Two recent papers mark the newest turns in the story. In January, Li’s group published a review in the journal Polymer that maps how curved interfaces, bottlebrush crowding, and even metal nanoparticles can guide single-crystal shells of many shapes and chemistries. Soon after, the team showed that adjusting the chain ends of short PLLA strands can make individual crystal sheets curl into scrolls, creating tiny rolled structures that open another path to three-dimensional shapes.
Finding effective ways to scale up production remains a priority. Milligram batches cool evenly and produce flawless spheres, but kilogram reactors swirl with hot and cold zones that can plant defects.
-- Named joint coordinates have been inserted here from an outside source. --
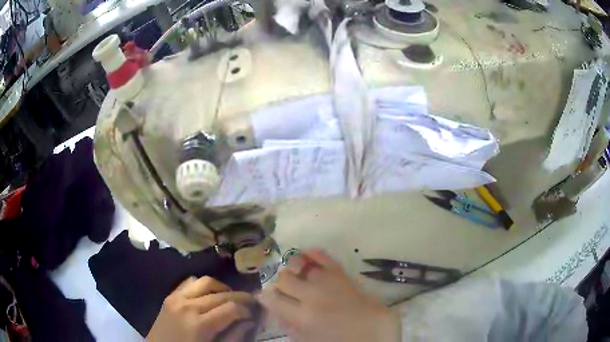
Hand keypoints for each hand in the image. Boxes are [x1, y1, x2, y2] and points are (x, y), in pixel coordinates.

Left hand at [147, 276, 255, 341]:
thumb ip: (233, 337)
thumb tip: (248, 322)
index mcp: (200, 325)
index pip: (231, 308)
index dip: (246, 310)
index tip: (253, 315)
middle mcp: (188, 306)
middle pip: (221, 294)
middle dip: (240, 297)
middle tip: (249, 303)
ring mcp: (176, 298)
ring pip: (205, 281)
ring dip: (221, 287)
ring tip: (229, 297)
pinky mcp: (169, 296)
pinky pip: (189, 282)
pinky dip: (202, 285)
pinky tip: (208, 295)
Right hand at [257, 249, 400, 341]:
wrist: (374, 332)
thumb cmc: (340, 341)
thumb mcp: (309, 340)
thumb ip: (291, 327)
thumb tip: (278, 312)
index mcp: (301, 317)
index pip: (271, 298)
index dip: (266, 297)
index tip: (266, 297)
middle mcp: (311, 295)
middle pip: (284, 279)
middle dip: (281, 284)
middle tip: (286, 290)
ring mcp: (327, 282)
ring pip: (300, 265)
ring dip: (294, 268)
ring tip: (296, 273)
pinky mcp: (342, 274)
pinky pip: (324, 257)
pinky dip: (313, 253)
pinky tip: (306, 254)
Residual surfactants must also be removed before any capsule reaches people.
“Strength is valuable only if the body can break the material down in the end,” Li noted. “We are tuning the chemistry so the capsules survive the journey yet eventually fall apart into harmless fragments.”
Nine years after that first shimmering bubble appeared on a Drexel monitor, crystalsomes have moved from carefully designed curiosity to versatile engineering tool. The newest studies show a field shifting from asking whether such shells can be made to deciding exactly how to tailor them. If Li’s cameras capture the growth pathway as clearly as he expects, tomorrow’s medicines, printable circuits, and heat-resistant coatings may all begin life as tiny, perfectly curved crystals grown rather than molded.